2. Una célula transformada que tiene un gen que codifica \alpha2,8/2,9-polisialiltransferasa que tiene una etiqueta de histidina hexámera fusionada a su extremo N-terminal de escherichia coli K92, siendo dicho gen como se especifica en la reivindicación 1.

3. Un procedimiento para obtener \alpha2,8/2,9-polisialiltransferasa, que comprende las siguientes etapas:

Etapa A:: expresar un gen que codifica \alpha2,8/2,9-polisialiltransferasa que tiene una etiqueta de histidina hexámera fusionada a su extremo N-terminal dentro de una célula transformada que tiene dicho gen para producir dicha \alpha2,8/2,9-polisialiltransferasa; y a continuación

Etapa B:: liberar \alpha2,8/2,9-polisialiltransferasa que tiene una etiqueta de histidina hexámera fusionada a su extremo N-terminal y expresada en la Etapa A a partir de la célula.

4. Un procedimiento de acuerdo con la reivindicación 3, en el que la \alpha2,8/2,9-polisialiltransferasa es de escherichia coli K92.

5. \alpha2,8/2,9-Polisialiltransferasa recombinante que tiene una etiqueta de histidina hexámera fusionada a su extremo N-terminal, no estando dicha \alpha2,8/2,9-polisialiltransferasa unida a una membrana celular.

6. \alpha2,8/2,9-Polisialiltransferasa recombinante que tiene una etiqueta de histidina hexámera fusionada a su extremo N-terminal de acuerdo con la reivindicación 5, en donde la \alpha2,8/2,9-polisialiltransferasa es de escherichia coli K92.

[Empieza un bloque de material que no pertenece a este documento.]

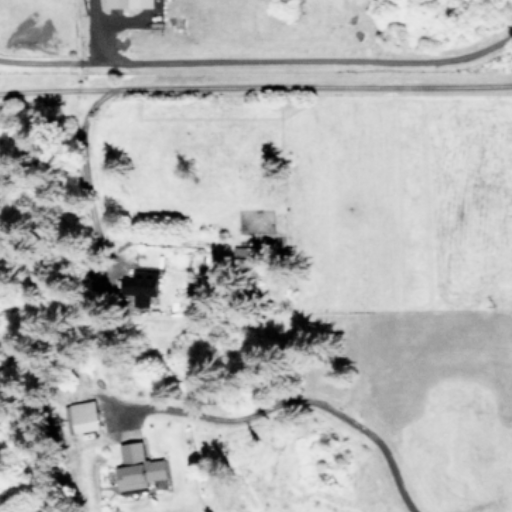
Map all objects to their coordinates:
building: (130, 3)
road: (90, 29)
road: (259, 57)
road: (196, 79)
road: (47, 85)
building: (244, 254)
building: (142, 284)
road: (293, 383)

7. Un método para convertir un substrato de \alpha2,8/2,9-polisialiltransferasa en un producto, comprendiendo dicho método la etapa de poner en contacto el substrato con \alpha2,8/2,9-polisialiltransferasa que tiene una etiqueta de histidina hexámera fusionada a su extremo N-terminal que no está unida a una membrana celular bajo condiciones que promueven la catálisis enzimática de una conversión de un substrato en el producto.

8. Un método de acuerdo con la reivindicación 7, en el que la \alpha2,8/2,9-polisialiltransferasa es de escherichia coli K92.